== PROBLEM REQUIREMENTS ==
Output the stretch of the data from the line containing "ConMod (Normal): median" through the line containing "Control (LMCI): median" as a Markdown table with the columns Row and Line, leaving out blank lines.

[Opening DATA SHOWN section]

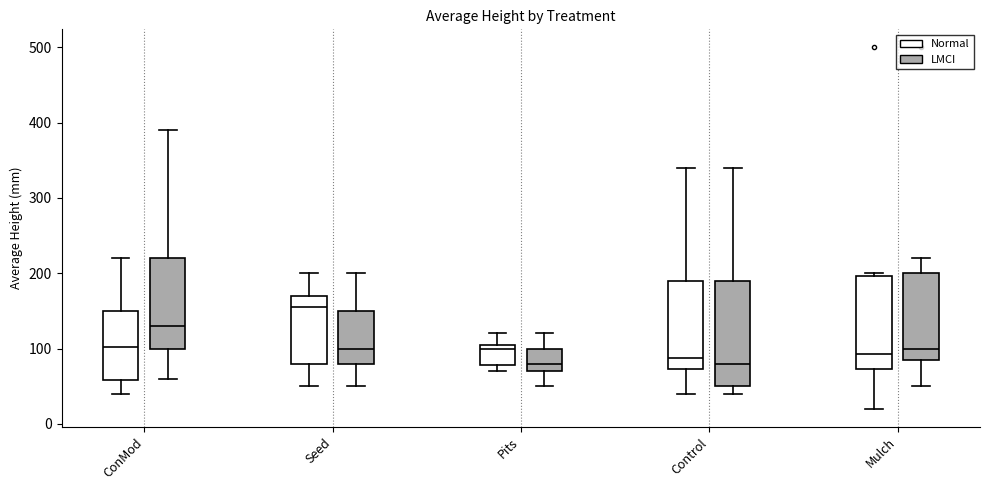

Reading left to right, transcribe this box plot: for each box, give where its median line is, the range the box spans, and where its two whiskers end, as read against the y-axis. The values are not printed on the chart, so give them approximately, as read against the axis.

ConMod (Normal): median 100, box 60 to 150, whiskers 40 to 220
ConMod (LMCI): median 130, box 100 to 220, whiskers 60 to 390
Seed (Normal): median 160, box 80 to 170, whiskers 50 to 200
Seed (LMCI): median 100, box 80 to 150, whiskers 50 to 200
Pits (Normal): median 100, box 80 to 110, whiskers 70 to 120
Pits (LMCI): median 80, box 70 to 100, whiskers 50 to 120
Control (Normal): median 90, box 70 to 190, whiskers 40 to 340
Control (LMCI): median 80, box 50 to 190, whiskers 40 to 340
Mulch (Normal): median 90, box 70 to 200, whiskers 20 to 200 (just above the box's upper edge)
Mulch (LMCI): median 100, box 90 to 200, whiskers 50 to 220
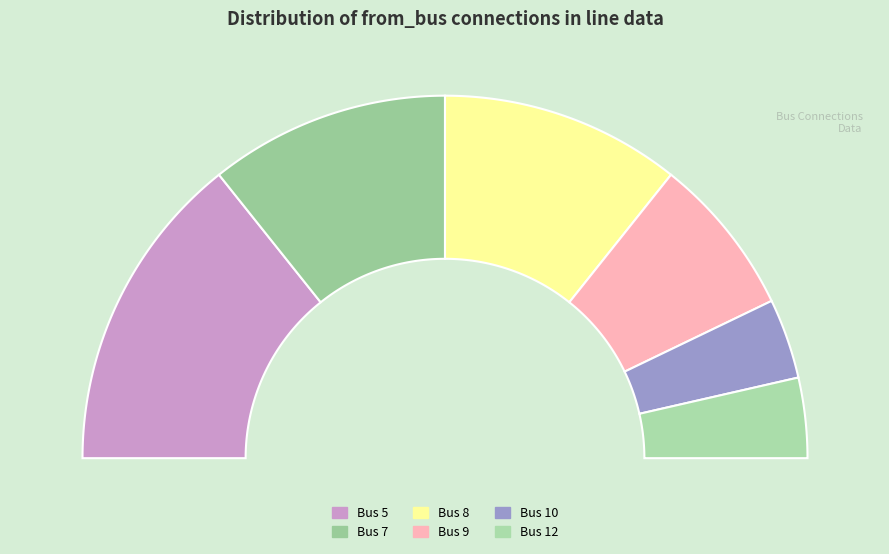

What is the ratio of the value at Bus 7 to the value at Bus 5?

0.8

[Closing DATA SHOWN section]

== TASK OUTPUT ==
| Row | Line |
|---|---|
| 1 | ConMod (Normal): median 100, box 60 to 150, whiskers 40 to 220 |
| 2 | ConMod (LMCI): median 130, box 100 to 220, whiskers 60 to 390 |
| 3 | Seed (Normal): median 160, box 80 to 170, whiskers 50 to 200 |
| 4 | Seed (LMCI): median 100, box 80 to 150, whiskers 50 to 200 |
| 5 | Pits (Normal): median 100, box 80 to 110, whiskers 70 to 120 |
| 6 | Pits (LMCI): median 80, box 70 to 100, whiskers 50 to 120 |
| 7 | Control (Normal): median 90, box 70 to 190, whiskers 40 to 340 |
| 8 | Control (LMCI): median 80, box 50 to 190, whiskers 40 to 340 |